::: Fragmento de origen
El mito que nos pone ante el espejo: ¿se convertiría usted en un criminal si fuese invisible?
Con motivo del estreno de la nueva versión del clásico literario de H.G. Wells, psicólogos nos cuentan por qué nos atrae y nos ha atraído tanto el deseo de la invisibilidad a lo largo del tiempo.
Ha transcurrido casi un siglo desde el estreno de la primera adaptación de El hombre invisible (James Whale, 1933) y ni las limitaciones de sus efectos especiales ni una concepción del terror que hoy muchos considerarían naíf –con villano de opereta y carcajada maligna incluidos– han amenazado su condición de clásico o la han hecho caer en el olvido. Todo lo contrario. A Universal Pictures, de hecho, seguramente le encantaría poder echar mano de alguno de los científicos locos de su imaginario cinematográfico para traer de vuelta al director James Whale, gran arquitecto visual del cosmos de terror clásico del estudio (además de El hombre invisible, suyas son El doctor Frankenstein, El caserón de las sombras o La novia de Frankenstein) que los directivos llevan años tratando de reinventar sin demasiado éxito: el último intento, La momia (2017), con Tom Cruise al frente, fue un fracaso que mandó al traste los planes del estudio de crear un universo conjunto de películas al estilo de Marvel.
::::::
Consignas de trabajo:
a – Reproduzca literalmente el pasaje del fragmento sobre El hombre invisible que va desde "Con motivo del" hasta "largo del tiempo.", ambos incluidos.
b – Resuma en forma de lista el párrafo del fragmento sobre El hombre invisible que comienza con "Ha transcurrido casi un siglo" y conserve sus datos principales.
Los registros que aparecen a continuación proceden de una fuente distinta.
::: Registros almacenados
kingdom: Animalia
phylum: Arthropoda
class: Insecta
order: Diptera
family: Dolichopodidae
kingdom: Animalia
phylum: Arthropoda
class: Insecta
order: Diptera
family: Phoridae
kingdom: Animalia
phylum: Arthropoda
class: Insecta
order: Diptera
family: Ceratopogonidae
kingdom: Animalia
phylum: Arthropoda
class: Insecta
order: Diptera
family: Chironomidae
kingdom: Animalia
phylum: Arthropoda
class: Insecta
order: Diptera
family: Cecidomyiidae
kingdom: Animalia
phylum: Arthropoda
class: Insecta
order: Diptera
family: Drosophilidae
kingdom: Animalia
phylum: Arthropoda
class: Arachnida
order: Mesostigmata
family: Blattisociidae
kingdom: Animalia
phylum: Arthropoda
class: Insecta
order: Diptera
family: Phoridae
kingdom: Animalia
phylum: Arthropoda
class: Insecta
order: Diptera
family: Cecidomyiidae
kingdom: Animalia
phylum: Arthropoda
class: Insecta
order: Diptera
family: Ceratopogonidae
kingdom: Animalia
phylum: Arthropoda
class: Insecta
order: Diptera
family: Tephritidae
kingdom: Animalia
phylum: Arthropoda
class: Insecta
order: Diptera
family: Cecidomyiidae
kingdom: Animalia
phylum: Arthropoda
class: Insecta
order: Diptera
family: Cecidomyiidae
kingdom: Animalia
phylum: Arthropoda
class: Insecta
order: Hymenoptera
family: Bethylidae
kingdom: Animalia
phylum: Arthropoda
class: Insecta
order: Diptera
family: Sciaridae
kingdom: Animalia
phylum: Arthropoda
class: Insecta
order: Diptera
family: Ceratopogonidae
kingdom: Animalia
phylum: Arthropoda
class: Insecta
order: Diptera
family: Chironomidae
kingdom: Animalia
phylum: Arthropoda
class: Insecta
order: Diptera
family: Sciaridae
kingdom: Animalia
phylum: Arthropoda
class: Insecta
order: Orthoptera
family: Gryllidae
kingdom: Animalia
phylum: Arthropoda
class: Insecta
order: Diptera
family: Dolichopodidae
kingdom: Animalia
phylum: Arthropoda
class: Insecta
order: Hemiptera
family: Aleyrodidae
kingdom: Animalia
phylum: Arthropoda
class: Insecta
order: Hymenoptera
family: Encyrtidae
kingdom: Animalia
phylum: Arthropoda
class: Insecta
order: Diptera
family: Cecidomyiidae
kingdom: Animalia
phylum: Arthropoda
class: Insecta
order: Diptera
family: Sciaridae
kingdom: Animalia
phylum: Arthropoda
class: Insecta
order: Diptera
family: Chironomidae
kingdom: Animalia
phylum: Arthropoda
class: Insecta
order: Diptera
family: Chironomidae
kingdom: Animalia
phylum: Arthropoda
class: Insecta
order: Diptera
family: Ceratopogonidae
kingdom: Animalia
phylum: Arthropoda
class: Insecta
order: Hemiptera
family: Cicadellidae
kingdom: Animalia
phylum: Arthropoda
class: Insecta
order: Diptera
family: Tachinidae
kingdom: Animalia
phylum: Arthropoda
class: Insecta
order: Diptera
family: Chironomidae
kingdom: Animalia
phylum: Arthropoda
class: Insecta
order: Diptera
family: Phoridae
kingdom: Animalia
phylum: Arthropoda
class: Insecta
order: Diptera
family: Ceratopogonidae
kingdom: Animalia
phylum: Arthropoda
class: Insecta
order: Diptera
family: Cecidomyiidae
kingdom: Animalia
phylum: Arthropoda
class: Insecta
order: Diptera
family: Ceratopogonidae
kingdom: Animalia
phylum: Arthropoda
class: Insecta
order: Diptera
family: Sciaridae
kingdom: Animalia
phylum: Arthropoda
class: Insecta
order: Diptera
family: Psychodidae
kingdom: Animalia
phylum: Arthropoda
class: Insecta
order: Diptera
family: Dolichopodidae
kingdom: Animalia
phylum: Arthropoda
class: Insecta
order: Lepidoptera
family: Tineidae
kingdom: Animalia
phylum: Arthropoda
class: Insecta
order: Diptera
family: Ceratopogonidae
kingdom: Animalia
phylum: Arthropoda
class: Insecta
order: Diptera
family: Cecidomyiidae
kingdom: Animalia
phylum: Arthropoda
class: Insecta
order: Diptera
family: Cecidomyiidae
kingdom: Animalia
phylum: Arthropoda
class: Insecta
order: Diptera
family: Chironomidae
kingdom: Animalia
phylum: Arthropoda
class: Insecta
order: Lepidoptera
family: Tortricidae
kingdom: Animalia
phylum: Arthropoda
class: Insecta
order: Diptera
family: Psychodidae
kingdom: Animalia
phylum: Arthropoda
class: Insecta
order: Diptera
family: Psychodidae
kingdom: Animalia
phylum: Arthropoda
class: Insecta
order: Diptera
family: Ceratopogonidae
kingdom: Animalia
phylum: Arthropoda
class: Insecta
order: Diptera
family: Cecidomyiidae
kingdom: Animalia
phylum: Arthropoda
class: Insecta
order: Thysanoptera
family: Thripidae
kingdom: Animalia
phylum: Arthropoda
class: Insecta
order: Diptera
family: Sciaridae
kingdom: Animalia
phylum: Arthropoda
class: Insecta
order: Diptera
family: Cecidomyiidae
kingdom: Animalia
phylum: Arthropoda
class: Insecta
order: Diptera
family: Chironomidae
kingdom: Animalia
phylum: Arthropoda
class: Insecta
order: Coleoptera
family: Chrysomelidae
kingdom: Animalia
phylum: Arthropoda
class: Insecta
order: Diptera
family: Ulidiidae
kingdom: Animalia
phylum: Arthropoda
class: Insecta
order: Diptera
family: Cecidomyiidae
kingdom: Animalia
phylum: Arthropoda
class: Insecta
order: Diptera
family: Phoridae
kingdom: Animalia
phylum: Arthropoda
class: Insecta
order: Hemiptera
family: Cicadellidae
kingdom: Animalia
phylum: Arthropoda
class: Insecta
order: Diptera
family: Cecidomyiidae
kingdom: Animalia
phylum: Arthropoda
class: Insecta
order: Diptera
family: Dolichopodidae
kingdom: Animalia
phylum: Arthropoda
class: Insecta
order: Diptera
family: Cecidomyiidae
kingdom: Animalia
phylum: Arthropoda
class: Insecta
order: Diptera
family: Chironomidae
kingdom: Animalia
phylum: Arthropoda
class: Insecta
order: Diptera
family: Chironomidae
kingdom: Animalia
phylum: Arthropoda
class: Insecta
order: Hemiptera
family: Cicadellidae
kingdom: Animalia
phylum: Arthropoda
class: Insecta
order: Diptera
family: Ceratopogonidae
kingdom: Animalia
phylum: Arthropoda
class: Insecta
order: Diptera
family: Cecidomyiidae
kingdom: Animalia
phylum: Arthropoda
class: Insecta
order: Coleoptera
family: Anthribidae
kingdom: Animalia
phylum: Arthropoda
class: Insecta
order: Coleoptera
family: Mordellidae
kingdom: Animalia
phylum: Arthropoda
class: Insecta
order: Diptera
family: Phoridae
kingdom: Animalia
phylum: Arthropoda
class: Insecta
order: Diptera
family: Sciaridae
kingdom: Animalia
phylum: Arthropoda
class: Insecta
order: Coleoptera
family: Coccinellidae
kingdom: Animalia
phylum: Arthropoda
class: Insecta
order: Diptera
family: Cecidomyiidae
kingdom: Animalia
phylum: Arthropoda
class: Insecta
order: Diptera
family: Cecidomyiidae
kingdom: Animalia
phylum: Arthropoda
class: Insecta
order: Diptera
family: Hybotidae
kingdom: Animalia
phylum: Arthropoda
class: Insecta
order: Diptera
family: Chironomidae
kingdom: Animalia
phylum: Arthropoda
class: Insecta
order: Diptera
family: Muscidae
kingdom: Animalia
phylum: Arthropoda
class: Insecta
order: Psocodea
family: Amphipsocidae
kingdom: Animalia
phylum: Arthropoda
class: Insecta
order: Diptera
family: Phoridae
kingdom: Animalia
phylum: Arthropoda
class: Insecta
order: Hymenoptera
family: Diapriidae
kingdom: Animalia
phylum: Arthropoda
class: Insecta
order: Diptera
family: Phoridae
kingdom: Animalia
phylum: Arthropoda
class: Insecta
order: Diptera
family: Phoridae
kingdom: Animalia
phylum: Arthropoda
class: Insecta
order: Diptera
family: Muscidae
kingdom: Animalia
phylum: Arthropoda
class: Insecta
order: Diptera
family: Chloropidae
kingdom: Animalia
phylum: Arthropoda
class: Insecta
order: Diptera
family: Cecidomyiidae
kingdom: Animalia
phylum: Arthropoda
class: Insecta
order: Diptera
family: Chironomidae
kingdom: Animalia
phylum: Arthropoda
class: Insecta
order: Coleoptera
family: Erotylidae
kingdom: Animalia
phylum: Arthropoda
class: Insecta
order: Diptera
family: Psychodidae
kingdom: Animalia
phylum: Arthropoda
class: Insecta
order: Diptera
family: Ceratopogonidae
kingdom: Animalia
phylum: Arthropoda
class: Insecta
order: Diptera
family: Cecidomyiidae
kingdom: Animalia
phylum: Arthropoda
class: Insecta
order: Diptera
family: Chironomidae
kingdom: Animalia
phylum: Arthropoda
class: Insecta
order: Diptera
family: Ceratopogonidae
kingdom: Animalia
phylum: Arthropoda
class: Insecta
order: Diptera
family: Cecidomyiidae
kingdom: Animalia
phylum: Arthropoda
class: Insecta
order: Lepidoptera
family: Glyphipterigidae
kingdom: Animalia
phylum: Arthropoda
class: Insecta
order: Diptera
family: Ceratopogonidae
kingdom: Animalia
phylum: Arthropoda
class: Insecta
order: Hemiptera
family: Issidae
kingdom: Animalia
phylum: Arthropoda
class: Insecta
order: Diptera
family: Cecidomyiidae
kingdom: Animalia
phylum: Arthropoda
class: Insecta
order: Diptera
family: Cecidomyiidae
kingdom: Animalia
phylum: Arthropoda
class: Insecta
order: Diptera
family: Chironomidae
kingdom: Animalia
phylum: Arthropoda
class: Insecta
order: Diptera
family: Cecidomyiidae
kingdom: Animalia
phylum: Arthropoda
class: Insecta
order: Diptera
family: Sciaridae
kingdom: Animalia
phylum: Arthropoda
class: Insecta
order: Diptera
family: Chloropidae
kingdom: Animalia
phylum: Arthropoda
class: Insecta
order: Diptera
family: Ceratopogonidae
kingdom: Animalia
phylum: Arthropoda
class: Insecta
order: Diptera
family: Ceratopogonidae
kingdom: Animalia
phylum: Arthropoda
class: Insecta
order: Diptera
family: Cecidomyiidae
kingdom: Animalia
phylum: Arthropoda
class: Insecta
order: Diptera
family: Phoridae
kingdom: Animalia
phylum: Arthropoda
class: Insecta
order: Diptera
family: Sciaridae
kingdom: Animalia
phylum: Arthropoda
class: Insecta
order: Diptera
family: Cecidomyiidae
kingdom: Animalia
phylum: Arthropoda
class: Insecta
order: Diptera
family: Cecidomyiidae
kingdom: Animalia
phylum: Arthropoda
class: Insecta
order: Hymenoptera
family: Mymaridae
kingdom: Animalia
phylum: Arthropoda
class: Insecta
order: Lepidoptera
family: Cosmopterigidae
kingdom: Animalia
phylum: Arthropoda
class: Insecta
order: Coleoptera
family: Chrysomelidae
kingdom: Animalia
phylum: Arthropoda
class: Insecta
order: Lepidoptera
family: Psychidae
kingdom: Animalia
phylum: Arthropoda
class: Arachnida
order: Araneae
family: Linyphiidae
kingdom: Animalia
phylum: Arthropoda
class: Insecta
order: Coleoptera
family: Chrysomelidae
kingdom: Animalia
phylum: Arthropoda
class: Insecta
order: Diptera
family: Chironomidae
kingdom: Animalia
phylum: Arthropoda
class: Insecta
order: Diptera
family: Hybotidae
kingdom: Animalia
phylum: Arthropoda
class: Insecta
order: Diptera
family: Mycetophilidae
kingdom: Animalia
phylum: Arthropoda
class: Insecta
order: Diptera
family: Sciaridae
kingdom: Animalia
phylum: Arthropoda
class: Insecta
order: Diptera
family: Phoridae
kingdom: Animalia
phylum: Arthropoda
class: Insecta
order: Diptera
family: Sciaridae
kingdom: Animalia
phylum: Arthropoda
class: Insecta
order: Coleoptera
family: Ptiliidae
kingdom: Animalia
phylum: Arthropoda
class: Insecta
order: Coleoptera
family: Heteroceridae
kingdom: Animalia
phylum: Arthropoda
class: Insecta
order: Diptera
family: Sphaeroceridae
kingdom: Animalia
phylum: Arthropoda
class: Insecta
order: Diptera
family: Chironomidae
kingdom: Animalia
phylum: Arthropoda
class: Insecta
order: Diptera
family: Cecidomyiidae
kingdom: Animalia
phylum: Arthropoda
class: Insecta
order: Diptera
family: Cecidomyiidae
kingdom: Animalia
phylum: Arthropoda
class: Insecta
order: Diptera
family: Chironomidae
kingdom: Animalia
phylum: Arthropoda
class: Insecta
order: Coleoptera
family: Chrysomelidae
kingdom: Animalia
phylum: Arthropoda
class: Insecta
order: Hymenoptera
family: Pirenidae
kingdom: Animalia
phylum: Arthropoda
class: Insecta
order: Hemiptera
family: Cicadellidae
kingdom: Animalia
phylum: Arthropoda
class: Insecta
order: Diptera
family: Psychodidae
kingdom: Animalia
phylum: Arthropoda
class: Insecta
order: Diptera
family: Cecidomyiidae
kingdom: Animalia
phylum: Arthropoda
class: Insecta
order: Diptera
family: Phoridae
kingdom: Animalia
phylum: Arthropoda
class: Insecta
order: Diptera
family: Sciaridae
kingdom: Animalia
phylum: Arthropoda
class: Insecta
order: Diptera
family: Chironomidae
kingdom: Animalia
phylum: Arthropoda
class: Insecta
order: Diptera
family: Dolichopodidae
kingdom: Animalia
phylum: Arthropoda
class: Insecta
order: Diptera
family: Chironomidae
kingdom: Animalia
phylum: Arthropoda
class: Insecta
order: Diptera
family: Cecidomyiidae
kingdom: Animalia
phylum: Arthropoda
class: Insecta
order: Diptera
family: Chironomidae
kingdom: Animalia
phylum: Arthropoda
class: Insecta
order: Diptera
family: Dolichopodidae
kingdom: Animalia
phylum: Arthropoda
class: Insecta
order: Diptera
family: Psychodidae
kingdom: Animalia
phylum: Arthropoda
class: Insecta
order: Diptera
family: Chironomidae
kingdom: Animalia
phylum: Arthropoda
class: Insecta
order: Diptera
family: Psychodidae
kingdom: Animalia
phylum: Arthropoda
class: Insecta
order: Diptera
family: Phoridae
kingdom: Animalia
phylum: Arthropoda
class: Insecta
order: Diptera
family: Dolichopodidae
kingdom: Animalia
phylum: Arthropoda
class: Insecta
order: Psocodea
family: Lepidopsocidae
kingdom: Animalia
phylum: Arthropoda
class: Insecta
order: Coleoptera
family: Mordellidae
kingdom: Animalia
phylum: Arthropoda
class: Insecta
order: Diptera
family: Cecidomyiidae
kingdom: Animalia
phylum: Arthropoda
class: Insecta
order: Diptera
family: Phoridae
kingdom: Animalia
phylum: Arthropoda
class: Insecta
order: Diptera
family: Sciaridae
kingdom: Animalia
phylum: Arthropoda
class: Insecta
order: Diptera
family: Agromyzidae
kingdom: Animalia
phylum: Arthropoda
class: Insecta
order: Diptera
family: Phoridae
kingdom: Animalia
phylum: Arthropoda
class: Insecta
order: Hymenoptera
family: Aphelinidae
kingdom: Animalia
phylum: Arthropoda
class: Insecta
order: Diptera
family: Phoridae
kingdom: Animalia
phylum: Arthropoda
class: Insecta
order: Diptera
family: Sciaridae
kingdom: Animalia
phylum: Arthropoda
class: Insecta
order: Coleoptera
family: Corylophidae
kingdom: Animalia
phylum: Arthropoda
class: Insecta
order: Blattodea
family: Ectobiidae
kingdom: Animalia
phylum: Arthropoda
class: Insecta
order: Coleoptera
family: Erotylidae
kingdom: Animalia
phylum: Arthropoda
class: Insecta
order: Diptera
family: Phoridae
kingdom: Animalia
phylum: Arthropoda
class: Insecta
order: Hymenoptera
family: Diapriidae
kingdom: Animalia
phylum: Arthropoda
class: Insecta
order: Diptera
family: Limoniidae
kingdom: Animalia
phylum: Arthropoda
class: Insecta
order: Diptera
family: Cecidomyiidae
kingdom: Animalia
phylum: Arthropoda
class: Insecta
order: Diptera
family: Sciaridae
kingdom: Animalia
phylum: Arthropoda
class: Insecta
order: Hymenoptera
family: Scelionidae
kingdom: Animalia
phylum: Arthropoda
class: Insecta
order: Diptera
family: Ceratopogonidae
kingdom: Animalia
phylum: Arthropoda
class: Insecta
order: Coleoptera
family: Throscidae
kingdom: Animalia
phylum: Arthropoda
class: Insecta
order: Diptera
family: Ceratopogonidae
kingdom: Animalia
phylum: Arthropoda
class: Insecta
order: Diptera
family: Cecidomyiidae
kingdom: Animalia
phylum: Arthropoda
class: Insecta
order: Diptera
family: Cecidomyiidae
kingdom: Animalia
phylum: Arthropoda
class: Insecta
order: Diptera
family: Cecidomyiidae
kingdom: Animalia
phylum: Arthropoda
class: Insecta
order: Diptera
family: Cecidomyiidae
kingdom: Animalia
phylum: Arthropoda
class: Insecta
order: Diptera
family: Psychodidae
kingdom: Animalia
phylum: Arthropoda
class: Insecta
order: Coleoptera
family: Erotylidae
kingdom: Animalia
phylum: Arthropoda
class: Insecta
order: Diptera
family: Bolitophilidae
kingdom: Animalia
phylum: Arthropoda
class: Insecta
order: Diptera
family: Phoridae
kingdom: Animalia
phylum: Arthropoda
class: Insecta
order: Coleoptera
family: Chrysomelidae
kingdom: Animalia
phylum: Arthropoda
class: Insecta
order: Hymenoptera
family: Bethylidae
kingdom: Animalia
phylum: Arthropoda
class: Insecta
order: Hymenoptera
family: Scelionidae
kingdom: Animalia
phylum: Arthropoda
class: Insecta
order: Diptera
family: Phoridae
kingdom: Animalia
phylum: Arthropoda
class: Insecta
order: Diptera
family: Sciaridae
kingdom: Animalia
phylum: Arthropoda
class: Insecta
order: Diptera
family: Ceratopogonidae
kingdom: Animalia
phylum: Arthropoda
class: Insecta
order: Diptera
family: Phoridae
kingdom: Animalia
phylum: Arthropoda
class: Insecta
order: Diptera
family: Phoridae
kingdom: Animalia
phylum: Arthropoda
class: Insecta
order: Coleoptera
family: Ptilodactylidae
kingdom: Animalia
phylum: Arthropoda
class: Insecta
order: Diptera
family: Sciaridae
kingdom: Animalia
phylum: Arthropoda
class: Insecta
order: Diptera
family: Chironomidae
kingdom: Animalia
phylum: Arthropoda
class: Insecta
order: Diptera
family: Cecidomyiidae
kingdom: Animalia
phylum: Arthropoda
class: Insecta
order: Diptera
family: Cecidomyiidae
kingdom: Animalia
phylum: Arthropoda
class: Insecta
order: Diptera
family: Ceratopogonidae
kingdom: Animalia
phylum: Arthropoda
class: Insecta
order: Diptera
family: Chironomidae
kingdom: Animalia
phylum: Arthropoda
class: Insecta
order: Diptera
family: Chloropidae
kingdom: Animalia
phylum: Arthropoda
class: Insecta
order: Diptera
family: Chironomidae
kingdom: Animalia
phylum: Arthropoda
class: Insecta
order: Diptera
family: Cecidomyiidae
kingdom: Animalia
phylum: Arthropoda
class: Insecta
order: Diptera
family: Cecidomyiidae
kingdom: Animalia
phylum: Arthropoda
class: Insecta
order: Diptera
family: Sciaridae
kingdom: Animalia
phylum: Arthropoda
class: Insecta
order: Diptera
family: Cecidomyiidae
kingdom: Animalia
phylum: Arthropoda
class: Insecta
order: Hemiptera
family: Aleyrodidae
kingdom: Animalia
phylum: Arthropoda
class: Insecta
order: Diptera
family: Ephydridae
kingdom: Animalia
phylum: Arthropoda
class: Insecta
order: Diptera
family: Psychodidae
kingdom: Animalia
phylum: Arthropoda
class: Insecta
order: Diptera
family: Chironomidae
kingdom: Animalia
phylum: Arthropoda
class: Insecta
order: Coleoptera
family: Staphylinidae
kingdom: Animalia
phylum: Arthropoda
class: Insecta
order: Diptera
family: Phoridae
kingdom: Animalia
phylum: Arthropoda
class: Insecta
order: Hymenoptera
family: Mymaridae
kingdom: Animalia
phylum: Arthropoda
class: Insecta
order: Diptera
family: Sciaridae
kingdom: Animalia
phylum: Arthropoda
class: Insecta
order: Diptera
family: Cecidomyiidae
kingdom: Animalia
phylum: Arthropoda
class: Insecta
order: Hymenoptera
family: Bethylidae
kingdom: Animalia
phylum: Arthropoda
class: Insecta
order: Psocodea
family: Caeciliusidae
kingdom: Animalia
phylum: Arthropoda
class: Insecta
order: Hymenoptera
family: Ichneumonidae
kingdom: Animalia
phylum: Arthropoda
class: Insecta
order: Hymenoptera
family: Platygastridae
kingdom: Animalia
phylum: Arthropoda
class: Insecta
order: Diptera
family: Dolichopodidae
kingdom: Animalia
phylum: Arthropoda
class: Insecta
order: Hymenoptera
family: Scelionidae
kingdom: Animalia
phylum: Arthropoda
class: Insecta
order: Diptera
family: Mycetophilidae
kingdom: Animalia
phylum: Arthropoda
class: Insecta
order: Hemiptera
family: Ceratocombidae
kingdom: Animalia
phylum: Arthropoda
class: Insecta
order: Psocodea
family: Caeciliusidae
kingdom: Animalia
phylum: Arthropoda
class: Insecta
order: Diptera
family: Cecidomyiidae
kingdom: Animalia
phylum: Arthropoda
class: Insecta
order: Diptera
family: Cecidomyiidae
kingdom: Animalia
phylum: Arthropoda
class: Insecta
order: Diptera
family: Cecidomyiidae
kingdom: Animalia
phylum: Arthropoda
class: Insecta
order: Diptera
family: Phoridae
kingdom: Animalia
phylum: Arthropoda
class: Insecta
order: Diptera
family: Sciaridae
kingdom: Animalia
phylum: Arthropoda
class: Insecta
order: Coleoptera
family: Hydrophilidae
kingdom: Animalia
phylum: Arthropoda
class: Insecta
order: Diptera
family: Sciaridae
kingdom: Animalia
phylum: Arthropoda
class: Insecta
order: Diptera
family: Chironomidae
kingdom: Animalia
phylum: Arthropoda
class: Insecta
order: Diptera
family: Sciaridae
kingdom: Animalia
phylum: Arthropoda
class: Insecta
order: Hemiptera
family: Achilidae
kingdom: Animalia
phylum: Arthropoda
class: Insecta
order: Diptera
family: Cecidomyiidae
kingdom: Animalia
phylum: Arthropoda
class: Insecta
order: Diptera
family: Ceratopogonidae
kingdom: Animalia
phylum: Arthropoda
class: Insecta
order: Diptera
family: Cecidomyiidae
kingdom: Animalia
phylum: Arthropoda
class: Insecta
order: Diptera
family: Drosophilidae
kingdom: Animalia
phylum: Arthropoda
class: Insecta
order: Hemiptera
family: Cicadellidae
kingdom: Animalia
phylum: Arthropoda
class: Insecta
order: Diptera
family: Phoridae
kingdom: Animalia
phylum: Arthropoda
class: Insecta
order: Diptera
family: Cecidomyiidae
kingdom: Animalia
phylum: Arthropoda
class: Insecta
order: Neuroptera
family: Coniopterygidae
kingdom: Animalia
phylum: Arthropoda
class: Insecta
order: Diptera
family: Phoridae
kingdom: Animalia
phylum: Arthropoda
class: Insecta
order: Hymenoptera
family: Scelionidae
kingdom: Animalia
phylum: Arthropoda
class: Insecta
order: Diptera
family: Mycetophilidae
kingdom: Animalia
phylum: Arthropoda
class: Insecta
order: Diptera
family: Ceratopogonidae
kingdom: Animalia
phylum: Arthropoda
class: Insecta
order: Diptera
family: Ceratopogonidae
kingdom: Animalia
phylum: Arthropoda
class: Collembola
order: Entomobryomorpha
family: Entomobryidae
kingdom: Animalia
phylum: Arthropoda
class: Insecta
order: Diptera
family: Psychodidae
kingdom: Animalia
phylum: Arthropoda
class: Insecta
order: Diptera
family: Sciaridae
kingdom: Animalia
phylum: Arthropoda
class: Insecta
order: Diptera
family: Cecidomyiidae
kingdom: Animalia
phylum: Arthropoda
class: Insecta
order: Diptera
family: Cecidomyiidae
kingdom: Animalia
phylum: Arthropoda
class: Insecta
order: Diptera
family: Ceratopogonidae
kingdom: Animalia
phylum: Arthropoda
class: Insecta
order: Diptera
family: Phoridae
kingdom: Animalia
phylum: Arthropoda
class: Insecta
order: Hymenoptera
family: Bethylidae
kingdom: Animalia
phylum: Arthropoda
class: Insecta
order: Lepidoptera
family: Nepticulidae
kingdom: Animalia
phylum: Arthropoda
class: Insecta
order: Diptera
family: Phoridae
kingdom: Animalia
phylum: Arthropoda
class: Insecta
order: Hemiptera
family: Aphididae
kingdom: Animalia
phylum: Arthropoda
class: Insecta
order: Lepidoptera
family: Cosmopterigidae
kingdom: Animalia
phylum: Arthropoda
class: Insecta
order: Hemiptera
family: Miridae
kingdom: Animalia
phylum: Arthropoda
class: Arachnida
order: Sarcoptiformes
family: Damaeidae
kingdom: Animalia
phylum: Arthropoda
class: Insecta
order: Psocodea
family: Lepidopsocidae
::::::
Tareas resueltas:
a –
Con motivo del estreno de la nueva versión del clásico literario de H.G. Wells, psicólogos nos cuentan por qué nos atrae y nos ha atraído tanto el deseo de la invisibilidad a lo largo del tiempo.

b –
- Casi un siglo después de su estreno, la primera adaptación de El hombre invisible (James Whale, 1933) conserva su condición de clásico. Ni sus limitados efectos especiales ni una concepción del terror que hoy muchos considerarían naíf la han hecho caer en el olvido.
- A Universal Pictures seguramente le encantaría traer de vuelta a James Whale, gran arquitecto visual de su terror clásico. Whale también dirigió El doctor Frankenstein, El caserón de las sombras y La novia de Frankenstein.
- Los directivos del estudio llevan años intentando reinventar ese universo sin demasiado éxito.
- El último intento, La momia (2017), con Tom Cruise, fue un fracaso. Echó por tierra el plan de crear un universo conjunto de películas al estilo de Marvel.